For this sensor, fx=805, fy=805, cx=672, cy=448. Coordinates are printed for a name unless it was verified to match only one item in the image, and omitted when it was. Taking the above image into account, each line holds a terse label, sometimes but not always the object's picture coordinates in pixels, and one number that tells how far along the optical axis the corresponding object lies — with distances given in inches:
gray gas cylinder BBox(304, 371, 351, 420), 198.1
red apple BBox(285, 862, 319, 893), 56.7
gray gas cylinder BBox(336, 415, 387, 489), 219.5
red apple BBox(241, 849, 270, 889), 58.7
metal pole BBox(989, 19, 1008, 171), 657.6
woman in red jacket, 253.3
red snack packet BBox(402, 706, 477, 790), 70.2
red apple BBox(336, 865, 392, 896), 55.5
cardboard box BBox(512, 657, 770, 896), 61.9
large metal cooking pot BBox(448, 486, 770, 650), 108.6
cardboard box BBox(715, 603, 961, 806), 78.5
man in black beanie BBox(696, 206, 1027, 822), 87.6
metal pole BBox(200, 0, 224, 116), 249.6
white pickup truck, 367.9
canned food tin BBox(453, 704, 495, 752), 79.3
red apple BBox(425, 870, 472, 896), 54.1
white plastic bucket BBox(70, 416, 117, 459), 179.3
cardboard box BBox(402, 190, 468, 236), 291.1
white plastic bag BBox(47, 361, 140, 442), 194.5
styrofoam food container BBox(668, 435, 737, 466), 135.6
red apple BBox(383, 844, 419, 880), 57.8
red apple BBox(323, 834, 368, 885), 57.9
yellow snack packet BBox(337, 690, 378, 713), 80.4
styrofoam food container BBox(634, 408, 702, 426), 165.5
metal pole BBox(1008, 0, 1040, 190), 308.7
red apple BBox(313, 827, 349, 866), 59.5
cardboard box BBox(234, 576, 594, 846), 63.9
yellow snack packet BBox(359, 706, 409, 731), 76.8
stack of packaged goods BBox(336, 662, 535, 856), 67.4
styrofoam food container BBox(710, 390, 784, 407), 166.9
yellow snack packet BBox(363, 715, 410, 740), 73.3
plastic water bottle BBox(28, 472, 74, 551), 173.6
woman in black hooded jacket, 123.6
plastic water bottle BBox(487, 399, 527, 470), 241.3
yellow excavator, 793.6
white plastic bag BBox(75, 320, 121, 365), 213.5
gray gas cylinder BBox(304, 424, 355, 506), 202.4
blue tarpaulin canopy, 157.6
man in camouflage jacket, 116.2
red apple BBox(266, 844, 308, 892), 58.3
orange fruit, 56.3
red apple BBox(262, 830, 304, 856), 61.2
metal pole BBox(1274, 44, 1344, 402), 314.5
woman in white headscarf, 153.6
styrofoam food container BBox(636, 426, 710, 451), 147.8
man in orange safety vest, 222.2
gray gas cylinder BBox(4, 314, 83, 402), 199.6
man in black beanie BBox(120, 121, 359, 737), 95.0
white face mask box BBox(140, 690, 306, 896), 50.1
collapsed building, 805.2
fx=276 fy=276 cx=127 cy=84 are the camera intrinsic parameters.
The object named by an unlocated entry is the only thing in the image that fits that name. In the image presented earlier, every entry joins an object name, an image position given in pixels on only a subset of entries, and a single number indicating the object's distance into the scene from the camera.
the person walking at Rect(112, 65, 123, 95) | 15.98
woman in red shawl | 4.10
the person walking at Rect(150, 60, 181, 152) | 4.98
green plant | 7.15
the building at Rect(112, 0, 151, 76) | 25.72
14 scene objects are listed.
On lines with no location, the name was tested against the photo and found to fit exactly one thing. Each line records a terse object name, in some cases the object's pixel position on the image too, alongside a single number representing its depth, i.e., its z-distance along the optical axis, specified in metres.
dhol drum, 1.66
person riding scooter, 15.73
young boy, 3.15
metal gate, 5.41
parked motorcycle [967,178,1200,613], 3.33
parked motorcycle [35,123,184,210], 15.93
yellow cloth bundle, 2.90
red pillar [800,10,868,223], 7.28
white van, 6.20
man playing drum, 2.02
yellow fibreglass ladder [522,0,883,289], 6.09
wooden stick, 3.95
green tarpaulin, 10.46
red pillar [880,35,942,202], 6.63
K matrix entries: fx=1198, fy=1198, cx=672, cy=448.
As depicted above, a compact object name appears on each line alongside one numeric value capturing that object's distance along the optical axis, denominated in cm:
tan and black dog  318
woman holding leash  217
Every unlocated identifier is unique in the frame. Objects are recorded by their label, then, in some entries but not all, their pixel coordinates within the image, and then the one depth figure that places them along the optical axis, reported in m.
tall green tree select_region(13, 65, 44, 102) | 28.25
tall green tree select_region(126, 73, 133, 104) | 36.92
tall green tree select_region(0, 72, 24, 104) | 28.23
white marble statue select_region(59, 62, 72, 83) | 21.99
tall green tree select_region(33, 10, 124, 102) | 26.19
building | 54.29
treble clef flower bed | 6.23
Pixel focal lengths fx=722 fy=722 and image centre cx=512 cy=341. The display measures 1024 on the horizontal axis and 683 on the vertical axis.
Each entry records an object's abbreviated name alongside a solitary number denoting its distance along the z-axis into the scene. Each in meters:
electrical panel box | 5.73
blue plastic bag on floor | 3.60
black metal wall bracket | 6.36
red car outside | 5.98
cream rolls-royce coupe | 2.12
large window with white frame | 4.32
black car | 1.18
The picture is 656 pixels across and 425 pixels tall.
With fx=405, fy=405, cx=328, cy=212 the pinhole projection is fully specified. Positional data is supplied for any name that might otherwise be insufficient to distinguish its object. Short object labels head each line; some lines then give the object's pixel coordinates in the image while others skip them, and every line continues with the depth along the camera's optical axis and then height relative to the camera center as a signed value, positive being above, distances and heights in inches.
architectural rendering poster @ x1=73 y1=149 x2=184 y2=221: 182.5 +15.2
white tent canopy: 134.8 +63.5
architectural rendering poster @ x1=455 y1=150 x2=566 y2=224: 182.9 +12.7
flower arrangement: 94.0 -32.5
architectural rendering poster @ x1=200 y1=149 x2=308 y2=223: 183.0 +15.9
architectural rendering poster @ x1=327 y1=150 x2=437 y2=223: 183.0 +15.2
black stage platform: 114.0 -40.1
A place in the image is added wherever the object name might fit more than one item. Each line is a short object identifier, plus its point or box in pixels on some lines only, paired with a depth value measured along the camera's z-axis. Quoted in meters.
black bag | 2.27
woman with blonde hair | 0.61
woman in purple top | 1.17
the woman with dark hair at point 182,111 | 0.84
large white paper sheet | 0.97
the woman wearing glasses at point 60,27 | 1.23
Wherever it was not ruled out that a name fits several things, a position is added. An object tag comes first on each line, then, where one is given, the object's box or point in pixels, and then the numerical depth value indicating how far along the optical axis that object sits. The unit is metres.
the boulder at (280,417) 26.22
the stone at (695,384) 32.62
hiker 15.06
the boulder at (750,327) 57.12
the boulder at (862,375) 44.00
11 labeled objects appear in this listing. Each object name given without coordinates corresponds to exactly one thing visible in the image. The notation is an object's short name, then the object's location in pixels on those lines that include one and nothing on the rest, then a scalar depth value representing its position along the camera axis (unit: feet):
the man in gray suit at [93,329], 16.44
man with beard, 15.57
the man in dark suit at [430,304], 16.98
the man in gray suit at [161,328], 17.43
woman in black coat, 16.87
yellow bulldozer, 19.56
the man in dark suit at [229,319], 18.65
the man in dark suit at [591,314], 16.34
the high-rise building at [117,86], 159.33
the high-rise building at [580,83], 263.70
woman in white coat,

■ ■ ■ ■ ■ ■ ■

§ HOW TO COMPLETE THIS TASK:
The entries above hold a line with "building | 54.29" and a later line with "The picture is". Write out exactly those lines and all lines between, nothing more.

§ TASK RESPONSE:
building | 54.29
treble clef flower bed | 6.23
Pixel focal lengths fx=722 fy=722 and image centre cx=512 cy=341. The display measures 1024 on the horizontal axis and 683 on the vertical axis.
Each entry records an object's abbreviated name alongside a solitary number denoting its distance along the z-axis into the scene. Each in meters:
electrical panel box | 5.73
blue plastic bag on floor | 3.60
black metal wall bracket | 6.36
red car outside | 5.98
cream rolls-royce coupe | 2.12
large window with white frame | 4.32
black car | 1.18
The picture is 656 pixels across and 425 pixels tall.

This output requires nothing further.